One day in 2004, Edwidge Danticat discovers that she is pregnant—and that her father, André, is terminally ill. Framed by these events, Danticat’s memoir explores her family’s beleaguered history in Haiti and the United States. When she is two, her father leaves Duvalier’s bloody regime for New York. Her mother soon follows, and Danticat and her brother remain in Port-au-Prince with André’s brother Joseph, a warmhearted pastor. When she joins her parents at age 12, she leaves behind her beloved uncle and struggles to understand a family and a country she barely knows. Years later, her uncle dies as a prisoner in U.S. Customs, prompting Danticat to pull together her family’s fragmented past.

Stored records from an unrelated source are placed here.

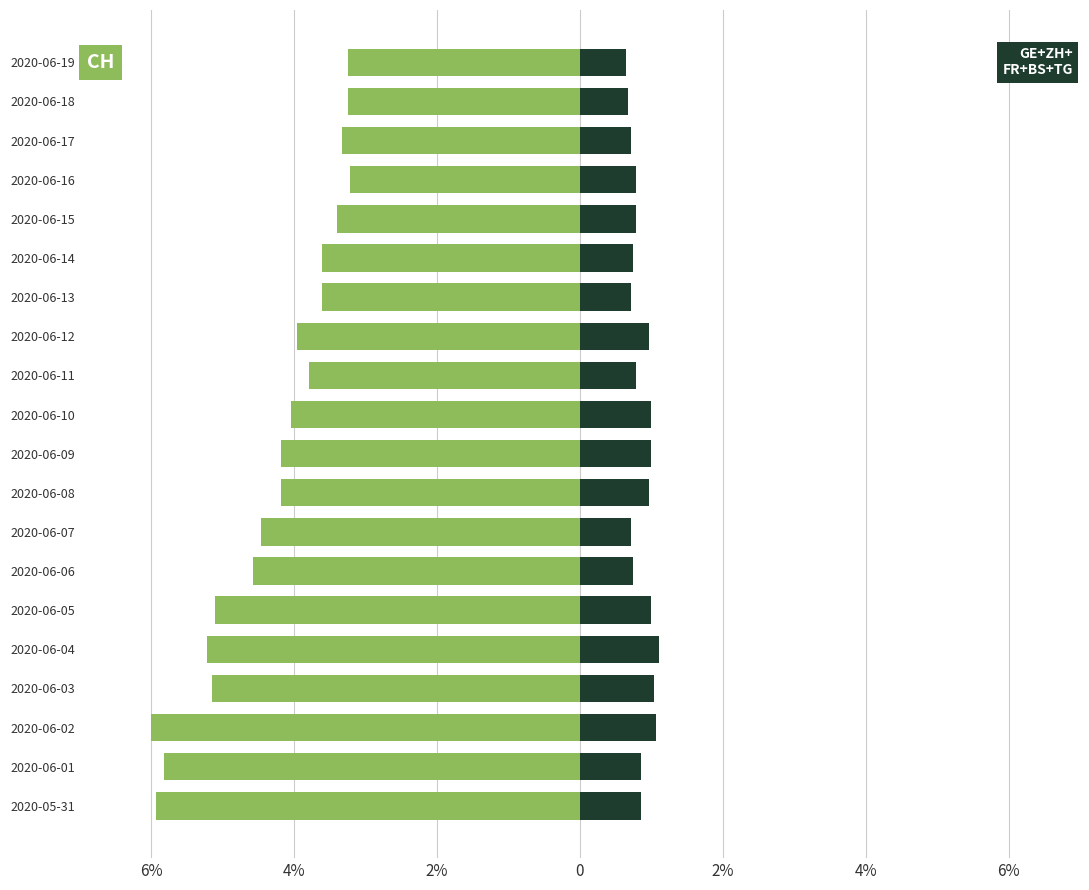

What value does the CH series have at 2020-06-18?

-3.2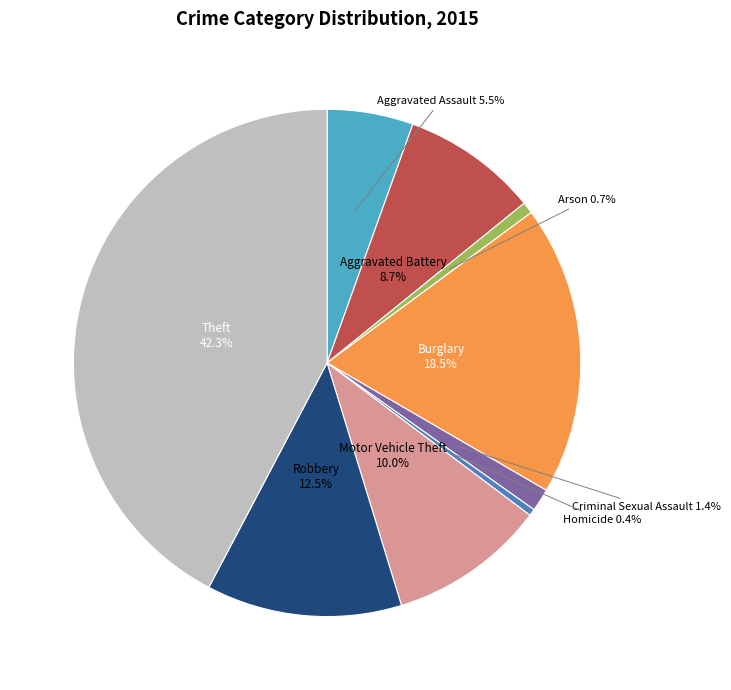

What is the largest slice in the pie chart?

Theft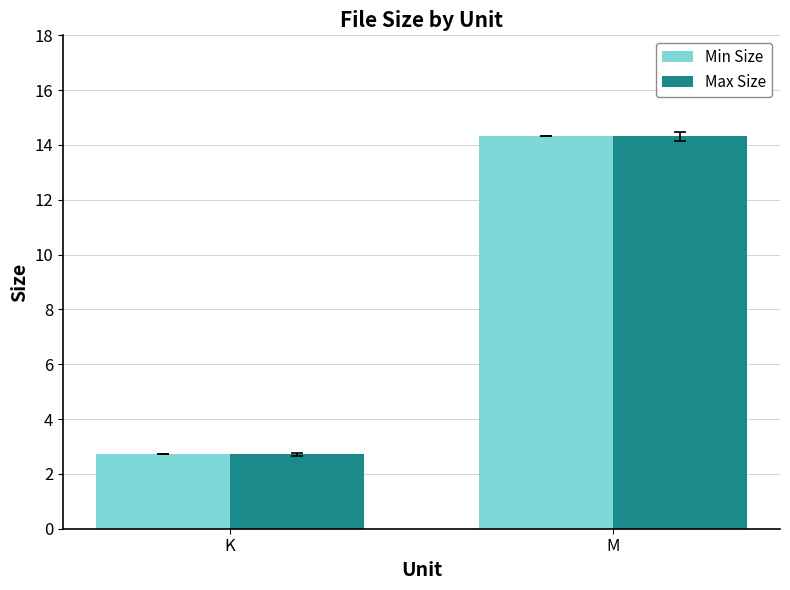

How many data points in Min Size are above 14?

1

Knopf. 272 pages. $23.95. ISBN: 1400041155
New York Times
"Ms. Danticat not only creates an indelible portrait of her two fathers, her dad and her uncle, but in telling their stories, she gives the reader an intimate sense of the personal consequences of the Haitian diaspora: its impact on parents and children, brothers and sisters, those who stay and those who leave to begin a new life abroad. She has written a fierce, haunting book about exile and loss and family love, and how that love can survive distance and separation, loss and abandonment and somehow endure, undented and robust." Michiko Kakutani
San Diego Union-Tribune
"This memoir is her most powerful work to date, not just because it is all true, but because it all comes down to an 81-year-old clergyman, arriving in the Greatest Nation on Earth with his passport and tourist visa to see his dying brother, who lost his identity, his dignity and his life because he filled out a form incorrectly." Kate Callen
"Past and present, personal and political entangle with a vengeance in the lives of ordinary people who become immigrants, and Danticat’s story begins, as many do, with a journey. … The tone, as always with Danticat’s fiction and nonfiction, is unsentimental." Betsy Willeford
Milwaukee Jrnl Sentinel
"While Danticat discusses her eight years away from her parents, she doesn’t retread previously visited territory. … Joseph’s story obviously speaks to the multitude of troubles that have mired Haiti since its independence." Vikas Turakhia
NY Times Book Review
"‘Anger is a wasted emotion,’ says the narrator of The Dew Breaker, her most recent novel; in telling her family’s story, she follows this dictum almost to a fault, giving us a memoir whose cleareyed prose and unflinching adherence to the facts conceal an astringent undercurrent of melancholy, a mixture of homesickness and homelessness." Jess Row
Los Angeles Times
"Revisiting this ‘wondrous and terrible’ intersection of events, and roaming backward through the history of her family and her native country, Danticat struggles to fashion a cohesive narrative. … If rigor is elusive in such an intricate account … emotional clarity is abundant." Donna Rifkind
Minneapolis Star Tribune
"Minus a few self-indulgent lapses, Brother, I’m Dying is eminently readable and emotionally nuanced. … Brother, I’m Dying does not find Danticat reaching quite the lyrical strains of her short-story collection Krik? Krak! or the narrative elegance of The Dewbreaker. This would be too much to ask." Richard Thompson
Edwidge Danticat’s father and uncle chose very different paths: the former struggled to make a new life for himself in America, while the latter remained in the homeland he paradoxically loved. In following their lives and their impact on future generations, Danticat’s powerful family memoir explores how the private and the political, the past and the present, intersect. The most poignant section focuses on Joseph’s tragic trip to the United States at age 81, but Danticat also tells a wider story about family and exile, the Haitian diaspora, the Duvalier regime, and post-9/11 immigration policy. Emotionally resonant and exceptionally clear-eyed, Brother, I’m Dying offers insight into a talented writer, her family history, and the injustices of the modern world.